A young Bosniak boy crosses the water near Petkovci. A small Bosnian flag hangs from his boat - a silent act of identity in Republika Srpska, where Serbian flags are far more commonly displayed. He is one of Begija’s former students, part of a generation growing up in communities where the past remains deeply present but the future is still being imagined.
Begija Vejzović Smajić at home in Pećišta, a village a few hundred metres from Potočari. When not teaching mathematics, she visits and supports families affected by war trauma and displacement, including women raising children alone.
Graffiti and drawings remain on the walls of the former Dutch UN base (“Dutchbat”) at Potočari, preserved as they were in 1995. For many survivors, the site remains a symbol of an international presence that failed to act.
Inside the former factory halls used by Dutch UN peacekeepers. In July 1995, more than 20,000 displaced Bosniaks gathered nearby hoping the UN presence would offer protection; many were later separated, forced onto buses or killed.

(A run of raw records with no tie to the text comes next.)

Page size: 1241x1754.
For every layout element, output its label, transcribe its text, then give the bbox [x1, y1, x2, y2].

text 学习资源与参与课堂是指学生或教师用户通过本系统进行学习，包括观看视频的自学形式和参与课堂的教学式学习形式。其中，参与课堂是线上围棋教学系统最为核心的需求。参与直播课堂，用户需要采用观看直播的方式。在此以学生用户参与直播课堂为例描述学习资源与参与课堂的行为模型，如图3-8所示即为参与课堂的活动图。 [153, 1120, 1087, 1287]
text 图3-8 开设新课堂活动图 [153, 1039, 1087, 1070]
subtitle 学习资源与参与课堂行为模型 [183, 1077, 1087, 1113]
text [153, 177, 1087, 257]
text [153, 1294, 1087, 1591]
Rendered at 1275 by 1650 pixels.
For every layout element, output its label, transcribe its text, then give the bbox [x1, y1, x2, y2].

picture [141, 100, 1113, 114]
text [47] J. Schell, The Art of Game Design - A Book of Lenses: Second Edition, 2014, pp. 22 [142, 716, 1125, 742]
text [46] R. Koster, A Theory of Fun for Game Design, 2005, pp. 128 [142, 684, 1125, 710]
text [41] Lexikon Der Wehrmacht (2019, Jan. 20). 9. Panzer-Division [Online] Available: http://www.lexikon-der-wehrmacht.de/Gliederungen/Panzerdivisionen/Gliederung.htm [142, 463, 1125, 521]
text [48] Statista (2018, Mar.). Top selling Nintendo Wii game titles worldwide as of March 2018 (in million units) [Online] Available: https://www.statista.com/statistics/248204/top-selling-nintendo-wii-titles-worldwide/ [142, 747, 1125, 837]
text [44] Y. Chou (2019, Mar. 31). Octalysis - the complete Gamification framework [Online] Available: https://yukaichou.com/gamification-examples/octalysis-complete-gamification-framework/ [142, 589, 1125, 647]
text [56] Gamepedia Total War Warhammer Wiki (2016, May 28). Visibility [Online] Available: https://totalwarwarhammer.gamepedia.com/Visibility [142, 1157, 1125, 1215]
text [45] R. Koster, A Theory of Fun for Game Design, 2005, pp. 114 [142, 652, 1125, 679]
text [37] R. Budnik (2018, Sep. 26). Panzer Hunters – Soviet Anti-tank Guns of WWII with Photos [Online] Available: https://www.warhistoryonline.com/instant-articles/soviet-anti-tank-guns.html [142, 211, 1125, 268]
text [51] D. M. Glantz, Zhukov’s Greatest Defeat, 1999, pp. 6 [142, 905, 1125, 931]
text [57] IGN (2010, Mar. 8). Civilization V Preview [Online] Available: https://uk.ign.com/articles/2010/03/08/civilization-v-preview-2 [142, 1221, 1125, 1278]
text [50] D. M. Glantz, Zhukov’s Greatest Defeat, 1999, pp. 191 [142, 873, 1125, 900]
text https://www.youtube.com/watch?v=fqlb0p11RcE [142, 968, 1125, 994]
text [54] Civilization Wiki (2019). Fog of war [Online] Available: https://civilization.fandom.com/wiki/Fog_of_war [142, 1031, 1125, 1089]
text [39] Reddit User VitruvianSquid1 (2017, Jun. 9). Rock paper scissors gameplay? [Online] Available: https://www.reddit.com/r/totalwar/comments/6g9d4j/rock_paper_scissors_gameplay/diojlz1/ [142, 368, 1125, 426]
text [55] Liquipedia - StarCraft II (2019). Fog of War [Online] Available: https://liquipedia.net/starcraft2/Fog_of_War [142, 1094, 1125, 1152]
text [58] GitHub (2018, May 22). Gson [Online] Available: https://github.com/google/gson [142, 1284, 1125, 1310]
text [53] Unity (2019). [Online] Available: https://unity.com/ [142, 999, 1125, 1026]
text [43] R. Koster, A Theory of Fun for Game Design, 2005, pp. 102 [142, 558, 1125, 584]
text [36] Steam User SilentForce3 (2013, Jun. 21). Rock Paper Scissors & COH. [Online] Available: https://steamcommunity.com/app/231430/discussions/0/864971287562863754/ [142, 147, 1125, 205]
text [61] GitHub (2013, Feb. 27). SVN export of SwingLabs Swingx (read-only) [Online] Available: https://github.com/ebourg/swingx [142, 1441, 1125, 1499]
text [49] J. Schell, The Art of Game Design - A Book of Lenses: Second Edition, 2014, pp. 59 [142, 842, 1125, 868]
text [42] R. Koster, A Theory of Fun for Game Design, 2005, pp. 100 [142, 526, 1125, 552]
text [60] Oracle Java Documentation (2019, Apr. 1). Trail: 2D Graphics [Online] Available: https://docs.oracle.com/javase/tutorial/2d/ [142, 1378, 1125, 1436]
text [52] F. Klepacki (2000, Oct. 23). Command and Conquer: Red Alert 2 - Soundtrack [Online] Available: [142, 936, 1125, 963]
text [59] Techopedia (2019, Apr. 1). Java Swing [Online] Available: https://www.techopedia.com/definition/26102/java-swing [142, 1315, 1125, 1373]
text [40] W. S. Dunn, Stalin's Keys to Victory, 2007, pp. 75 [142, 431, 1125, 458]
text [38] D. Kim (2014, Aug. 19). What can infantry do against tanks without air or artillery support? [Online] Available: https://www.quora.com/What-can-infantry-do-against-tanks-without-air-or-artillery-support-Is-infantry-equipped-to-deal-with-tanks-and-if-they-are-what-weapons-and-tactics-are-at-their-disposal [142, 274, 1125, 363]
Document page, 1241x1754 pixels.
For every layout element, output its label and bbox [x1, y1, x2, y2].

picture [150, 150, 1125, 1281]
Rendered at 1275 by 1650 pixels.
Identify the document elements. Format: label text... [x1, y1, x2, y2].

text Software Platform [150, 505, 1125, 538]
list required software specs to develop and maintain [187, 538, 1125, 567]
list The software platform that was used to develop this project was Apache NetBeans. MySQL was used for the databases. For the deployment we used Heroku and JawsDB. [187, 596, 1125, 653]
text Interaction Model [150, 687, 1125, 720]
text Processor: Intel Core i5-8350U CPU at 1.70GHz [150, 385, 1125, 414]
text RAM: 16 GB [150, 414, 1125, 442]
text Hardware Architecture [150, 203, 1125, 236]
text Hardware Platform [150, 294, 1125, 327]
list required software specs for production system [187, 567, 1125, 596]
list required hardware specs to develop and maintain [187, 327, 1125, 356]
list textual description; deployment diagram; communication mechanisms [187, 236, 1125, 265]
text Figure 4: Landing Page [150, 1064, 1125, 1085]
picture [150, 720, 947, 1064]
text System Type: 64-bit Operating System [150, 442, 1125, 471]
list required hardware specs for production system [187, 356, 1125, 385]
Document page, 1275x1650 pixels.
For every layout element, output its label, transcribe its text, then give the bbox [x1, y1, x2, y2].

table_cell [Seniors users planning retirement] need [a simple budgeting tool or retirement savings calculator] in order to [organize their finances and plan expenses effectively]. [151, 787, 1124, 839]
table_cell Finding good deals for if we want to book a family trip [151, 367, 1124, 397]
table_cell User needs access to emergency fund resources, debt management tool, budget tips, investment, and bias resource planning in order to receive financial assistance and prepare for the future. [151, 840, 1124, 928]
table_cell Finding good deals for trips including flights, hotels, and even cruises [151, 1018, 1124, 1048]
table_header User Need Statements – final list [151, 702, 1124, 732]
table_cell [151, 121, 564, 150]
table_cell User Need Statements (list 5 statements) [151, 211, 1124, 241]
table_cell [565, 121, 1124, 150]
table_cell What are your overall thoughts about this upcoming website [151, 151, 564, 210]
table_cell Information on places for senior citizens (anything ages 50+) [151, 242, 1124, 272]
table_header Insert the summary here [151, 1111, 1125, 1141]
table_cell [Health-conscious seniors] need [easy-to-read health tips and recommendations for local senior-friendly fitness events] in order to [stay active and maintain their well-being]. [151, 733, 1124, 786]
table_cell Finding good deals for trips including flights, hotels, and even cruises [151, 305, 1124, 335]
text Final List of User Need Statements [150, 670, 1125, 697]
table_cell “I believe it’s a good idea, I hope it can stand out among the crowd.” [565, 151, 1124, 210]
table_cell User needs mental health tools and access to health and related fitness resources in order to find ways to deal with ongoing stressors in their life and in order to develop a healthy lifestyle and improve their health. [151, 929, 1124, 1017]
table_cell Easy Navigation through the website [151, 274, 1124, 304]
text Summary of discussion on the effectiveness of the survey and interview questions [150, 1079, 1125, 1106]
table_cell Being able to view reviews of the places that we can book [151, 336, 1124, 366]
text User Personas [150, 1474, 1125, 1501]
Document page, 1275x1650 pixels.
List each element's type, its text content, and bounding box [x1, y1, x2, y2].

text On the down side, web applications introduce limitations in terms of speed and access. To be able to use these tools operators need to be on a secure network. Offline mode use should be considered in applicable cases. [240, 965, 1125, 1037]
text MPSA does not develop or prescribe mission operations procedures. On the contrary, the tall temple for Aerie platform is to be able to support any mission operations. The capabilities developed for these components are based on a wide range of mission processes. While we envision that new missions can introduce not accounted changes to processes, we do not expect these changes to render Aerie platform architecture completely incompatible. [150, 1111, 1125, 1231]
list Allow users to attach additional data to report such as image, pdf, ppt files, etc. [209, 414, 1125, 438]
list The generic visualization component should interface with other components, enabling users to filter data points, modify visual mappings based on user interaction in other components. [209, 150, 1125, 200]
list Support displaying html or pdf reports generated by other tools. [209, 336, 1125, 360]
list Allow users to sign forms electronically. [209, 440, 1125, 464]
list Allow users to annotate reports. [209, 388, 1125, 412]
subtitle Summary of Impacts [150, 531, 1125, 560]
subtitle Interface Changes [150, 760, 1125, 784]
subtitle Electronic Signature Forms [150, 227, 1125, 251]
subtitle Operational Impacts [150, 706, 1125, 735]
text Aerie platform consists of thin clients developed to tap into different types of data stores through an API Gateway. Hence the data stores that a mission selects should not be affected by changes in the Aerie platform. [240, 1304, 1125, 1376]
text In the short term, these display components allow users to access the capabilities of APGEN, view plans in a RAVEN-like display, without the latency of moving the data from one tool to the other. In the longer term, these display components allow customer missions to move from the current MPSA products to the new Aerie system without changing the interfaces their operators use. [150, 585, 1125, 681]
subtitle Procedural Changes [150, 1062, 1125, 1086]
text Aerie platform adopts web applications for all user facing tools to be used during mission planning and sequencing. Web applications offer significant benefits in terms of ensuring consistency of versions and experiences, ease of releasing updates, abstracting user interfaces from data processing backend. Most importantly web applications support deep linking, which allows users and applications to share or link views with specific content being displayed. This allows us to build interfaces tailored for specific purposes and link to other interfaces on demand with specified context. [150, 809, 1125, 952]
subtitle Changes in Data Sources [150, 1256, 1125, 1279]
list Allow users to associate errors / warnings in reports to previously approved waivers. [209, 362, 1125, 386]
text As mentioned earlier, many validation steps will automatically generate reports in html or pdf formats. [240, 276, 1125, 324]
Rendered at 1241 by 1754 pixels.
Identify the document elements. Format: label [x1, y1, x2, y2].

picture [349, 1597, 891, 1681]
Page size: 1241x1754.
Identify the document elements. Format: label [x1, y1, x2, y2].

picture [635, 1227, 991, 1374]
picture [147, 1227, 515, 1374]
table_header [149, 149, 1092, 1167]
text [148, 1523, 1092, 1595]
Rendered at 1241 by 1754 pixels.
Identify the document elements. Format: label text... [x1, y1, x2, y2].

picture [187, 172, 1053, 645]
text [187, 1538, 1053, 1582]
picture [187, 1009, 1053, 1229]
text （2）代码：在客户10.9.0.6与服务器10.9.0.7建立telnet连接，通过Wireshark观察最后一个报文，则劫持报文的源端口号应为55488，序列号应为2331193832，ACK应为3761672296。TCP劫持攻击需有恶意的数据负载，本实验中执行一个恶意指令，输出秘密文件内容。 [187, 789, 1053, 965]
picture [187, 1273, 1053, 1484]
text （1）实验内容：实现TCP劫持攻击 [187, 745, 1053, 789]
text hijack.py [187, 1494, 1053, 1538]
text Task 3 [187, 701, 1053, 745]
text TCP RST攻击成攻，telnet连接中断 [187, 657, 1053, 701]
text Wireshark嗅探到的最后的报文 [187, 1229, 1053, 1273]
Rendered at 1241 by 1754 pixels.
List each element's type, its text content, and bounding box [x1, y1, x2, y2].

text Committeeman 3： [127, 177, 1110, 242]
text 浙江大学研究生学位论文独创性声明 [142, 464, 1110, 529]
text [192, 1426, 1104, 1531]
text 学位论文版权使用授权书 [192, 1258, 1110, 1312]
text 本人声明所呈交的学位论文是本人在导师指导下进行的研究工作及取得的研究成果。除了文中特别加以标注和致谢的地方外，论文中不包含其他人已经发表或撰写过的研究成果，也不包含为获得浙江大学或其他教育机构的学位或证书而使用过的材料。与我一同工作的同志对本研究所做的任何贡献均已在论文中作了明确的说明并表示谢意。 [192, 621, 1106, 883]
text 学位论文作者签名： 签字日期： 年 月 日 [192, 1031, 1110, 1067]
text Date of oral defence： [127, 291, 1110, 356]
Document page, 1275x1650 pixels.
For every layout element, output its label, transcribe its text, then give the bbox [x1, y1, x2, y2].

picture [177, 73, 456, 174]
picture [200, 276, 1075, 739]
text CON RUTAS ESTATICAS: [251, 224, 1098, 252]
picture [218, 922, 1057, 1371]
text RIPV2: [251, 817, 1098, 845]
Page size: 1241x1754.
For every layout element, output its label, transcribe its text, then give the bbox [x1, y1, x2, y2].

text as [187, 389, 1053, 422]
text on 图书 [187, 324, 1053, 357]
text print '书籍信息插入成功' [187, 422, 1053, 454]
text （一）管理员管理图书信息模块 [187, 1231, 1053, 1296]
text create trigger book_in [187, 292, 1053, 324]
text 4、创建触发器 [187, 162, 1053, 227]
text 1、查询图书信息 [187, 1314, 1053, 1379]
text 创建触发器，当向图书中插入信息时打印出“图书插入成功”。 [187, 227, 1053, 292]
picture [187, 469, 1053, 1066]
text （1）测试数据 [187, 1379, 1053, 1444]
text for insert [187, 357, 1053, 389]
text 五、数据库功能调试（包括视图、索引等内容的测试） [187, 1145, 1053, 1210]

Rows of graves at the Srebrenica–Potočari Memorial Centre, where more than 8,000 victims of the genocide are buried. The green grave markers indicate newly identified remains or forthcoming burials, a reminder that thirty years later families are still laying loved ones to rest.
Mirnesa Delić at her home near Srebrenica. She was detained as a child in Sušica, where Bosnian Serb forces ran a camp in 1992 in which thousands of Bosniaks were imprisoned, abused and tortured. She now raises her family in eastern Bosnia.
Mirnesa’s son plays at home and dreams of becoming a professional footballer. He knows the history that shaped his family and belongs to a generation growing up with inherited memory and their own ambitions.
Žućko, Mirnesa’s cat, sits by the front door in the cold. His name means “yellow” or “ginger”; he lost his ears to foxes. The image marks the transition from the outside world into the warmth of the family home.
Bosnian coffee is served during a family visit. Hospitality remains a deeply rooted ritual in homes shaped by war, loss and survival.